Yeah, that's a fun one. The impression I get is that, the only way you can reverse that knowledge bias is to have sufficient knowledge of and experience with a given field that you can look at all possible approaches objectively. But that creates a paradox, since you can only gain said amount of knowledge by studying others' work... :/

So, you're saying I should avoid looking at other languages for a month? Sorry, not clear on this bit.

As for error handling, that's a tough one. Try/catch is great for worlds without recursion (as inherent in OOP, or elsewhere), if you ask me. Go's fancy "returning an array is a first-class idea, I am so awesome" and the resulting `ok, err` is... I guess you're forced to type that out every single time and thus forced to think about it, which is good, but it still feels really inelegant. Erlang's atom-based {ok, value} / {error, Reason} return value approach seems interesting/nice/cute - but, admittedly, only because I haven't tried to actually use it (yet) ;)

How would I handle errors myself, pretending I hadn't wrote the above.
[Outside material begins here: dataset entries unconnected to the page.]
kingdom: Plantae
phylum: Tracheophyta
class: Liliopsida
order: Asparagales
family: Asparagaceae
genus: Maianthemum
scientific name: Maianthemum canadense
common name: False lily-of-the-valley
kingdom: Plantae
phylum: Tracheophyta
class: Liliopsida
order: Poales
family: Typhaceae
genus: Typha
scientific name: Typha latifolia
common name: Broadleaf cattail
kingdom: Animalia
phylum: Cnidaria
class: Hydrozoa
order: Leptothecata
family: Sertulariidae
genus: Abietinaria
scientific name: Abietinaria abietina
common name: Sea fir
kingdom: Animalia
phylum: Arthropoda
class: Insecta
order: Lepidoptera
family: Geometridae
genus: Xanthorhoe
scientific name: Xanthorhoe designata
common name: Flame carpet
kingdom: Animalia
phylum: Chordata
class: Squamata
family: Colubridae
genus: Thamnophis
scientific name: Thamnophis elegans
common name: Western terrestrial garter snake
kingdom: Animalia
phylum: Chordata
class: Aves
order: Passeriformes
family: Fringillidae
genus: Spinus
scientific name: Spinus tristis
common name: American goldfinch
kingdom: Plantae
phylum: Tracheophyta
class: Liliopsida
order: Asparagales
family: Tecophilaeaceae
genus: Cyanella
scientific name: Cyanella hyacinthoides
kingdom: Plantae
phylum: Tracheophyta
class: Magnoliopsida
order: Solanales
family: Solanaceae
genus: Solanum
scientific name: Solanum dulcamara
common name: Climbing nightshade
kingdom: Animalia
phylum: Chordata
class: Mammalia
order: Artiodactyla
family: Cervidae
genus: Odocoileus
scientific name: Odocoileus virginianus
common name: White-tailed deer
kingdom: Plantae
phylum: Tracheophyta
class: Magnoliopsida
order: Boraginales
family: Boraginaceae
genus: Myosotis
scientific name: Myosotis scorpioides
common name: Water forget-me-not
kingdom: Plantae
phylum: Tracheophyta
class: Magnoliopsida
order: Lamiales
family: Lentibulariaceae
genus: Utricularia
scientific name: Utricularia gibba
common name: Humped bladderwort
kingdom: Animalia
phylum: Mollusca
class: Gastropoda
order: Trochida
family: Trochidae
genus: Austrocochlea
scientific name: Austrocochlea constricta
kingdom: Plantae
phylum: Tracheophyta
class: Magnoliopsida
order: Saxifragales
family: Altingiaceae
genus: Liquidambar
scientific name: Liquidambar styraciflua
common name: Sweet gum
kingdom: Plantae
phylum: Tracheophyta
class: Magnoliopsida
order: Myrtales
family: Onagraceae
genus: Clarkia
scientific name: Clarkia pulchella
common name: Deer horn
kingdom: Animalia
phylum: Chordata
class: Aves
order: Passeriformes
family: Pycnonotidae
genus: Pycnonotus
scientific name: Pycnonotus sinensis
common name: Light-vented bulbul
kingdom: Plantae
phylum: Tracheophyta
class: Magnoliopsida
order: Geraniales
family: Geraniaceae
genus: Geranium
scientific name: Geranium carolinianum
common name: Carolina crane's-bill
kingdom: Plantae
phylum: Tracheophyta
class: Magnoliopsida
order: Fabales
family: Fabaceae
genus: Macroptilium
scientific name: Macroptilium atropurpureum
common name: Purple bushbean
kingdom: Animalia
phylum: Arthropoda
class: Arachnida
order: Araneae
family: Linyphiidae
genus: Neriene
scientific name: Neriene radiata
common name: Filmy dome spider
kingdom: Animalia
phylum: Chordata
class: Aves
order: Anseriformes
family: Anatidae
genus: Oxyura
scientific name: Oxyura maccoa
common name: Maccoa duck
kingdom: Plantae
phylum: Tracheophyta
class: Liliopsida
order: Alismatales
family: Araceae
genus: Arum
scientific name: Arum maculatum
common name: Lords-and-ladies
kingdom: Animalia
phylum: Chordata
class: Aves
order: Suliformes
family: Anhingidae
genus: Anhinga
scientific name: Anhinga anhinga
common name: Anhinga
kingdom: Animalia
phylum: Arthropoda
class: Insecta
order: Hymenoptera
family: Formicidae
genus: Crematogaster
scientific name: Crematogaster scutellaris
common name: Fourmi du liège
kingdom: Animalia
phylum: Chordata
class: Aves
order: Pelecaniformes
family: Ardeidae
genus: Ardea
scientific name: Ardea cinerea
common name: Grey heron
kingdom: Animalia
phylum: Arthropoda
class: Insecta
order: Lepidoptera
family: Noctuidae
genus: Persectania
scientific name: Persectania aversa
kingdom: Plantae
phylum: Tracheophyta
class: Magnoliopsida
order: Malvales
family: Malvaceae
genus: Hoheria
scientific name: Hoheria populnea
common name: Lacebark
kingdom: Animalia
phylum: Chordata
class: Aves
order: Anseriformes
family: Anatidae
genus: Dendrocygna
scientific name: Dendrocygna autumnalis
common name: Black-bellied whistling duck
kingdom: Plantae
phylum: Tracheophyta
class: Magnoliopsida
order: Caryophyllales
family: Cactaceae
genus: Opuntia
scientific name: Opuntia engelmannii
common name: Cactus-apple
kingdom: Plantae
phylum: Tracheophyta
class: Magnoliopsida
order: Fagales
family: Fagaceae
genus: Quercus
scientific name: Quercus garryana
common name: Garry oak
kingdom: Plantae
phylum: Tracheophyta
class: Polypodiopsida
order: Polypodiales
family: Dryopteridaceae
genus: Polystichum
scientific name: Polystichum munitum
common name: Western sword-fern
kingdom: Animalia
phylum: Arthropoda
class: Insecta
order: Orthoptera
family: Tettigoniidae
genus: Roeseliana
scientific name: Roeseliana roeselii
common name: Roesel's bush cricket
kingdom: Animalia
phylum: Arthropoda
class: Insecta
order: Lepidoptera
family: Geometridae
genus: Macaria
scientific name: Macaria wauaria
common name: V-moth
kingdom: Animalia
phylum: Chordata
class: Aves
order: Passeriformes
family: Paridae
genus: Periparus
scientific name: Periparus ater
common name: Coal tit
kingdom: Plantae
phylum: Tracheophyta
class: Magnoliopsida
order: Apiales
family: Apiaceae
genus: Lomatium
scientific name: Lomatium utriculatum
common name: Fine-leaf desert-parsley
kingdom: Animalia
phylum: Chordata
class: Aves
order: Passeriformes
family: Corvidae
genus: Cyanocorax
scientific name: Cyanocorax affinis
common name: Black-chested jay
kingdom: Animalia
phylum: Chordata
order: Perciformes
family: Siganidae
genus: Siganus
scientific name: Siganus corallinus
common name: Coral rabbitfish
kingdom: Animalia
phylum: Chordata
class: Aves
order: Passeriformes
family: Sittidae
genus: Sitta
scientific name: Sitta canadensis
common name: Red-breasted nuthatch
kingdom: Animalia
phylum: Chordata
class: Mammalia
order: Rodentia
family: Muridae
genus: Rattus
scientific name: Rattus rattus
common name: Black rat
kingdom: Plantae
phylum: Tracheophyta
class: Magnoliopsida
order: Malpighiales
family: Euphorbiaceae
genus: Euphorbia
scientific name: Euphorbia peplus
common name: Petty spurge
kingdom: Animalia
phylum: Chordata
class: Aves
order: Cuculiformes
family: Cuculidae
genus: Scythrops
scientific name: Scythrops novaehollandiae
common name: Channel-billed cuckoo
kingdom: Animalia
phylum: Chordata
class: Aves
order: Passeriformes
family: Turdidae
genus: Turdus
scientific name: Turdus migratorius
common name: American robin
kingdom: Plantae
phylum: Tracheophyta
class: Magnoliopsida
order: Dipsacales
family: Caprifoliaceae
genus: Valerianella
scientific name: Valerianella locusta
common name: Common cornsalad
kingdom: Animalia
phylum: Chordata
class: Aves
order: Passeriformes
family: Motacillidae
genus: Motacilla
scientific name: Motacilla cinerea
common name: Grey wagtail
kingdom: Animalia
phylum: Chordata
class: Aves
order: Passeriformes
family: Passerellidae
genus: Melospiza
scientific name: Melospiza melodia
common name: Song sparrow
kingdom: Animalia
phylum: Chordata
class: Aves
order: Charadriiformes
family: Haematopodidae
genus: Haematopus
Hmm. (Now all I can do _is_ think of the above. :D) Well, having something like Error/Fail be a first-class type next to True/False/NULL could be interesting, then I could do `if (something()) { ... otherthing() ... }` style constructs but with added enlightenment about failure states, so I could `if (something()) OK { ... otherthing() ... } else Fail { ... cleanup() ... }` or similar. (In this case the success/failure state would be being propagated within the scope of the if block, with appropriate scope analysis to look for ambiguity.) This is basically just renamed try/catch though, and all I've done is concretely demonstrate that language design requires investments of more than 15 minutes, heheh :)

That being said, on bitwise negation... my first instinct is to make that a function. Then I started thinking about in-source dynamic DSL lexing like Perl 6 has, "so the user can set up their own operators", and then I suddenly realized I was reinventing Forth. Raincheck #2.

Pointer arithmetic... depends on the language in question, and whether it's so low-level you want unfettered access to memory. I consider this from the perspective of something like PHP, which offers enough low-level access to be useful in a lot of sitations, but still leaves me high and dry when I least want it to. The problem of course is whether I want a language that does its own memory management or not, and that's a question I'm really headscratching over actually. (I now realize/remember PHP gets away with its relative simplicity because it's an interpreter, and that this comparison is a bit wonky. Raincheck... #3?)

Pointers to array elements is a C-ism. I'm 100% sure this can be cleaned up to be a bit more elegant, even in the context of a low-level language that allows for memory twiddling.


When I initially read your comment, and before I typed out all the above, for a bit I really started wondering about the balance problem you opened with. The fun paradox (if my theorization is even half correct) I mentioned is one way to look at it, but it _is_ really hard, and I didn't know have any good ideas about a solution.

One idea presented itself as I finished reading, in the form of the question "...what on earth are identificands?!"

I had no idea what that meant. And this gave me a thought.

I wonder if, it could be possible to publish a language-design tutorial, in the form of a gigantic pile of unanswered questions that do explain enough to get an understanding, but don't suggest or hint at any one particular solution to a given problem?

Obviously such a work would involve significant reinvention of a lot of wheels and a lot of duplication of work. But I wonder if it wouldn't result in a deeper understanding of the problem domain, and maybe even some newly sparked ideas.

I made up the word identificand. Like, integrand, subtrahend, identificand.

I mean, don’t take me too literally about the month thing. Obviously your mind is already poisoned by other languages. But I’d say, try to avoid just doing what other languages do, and inject some novelty. If only like a chess player going off-book.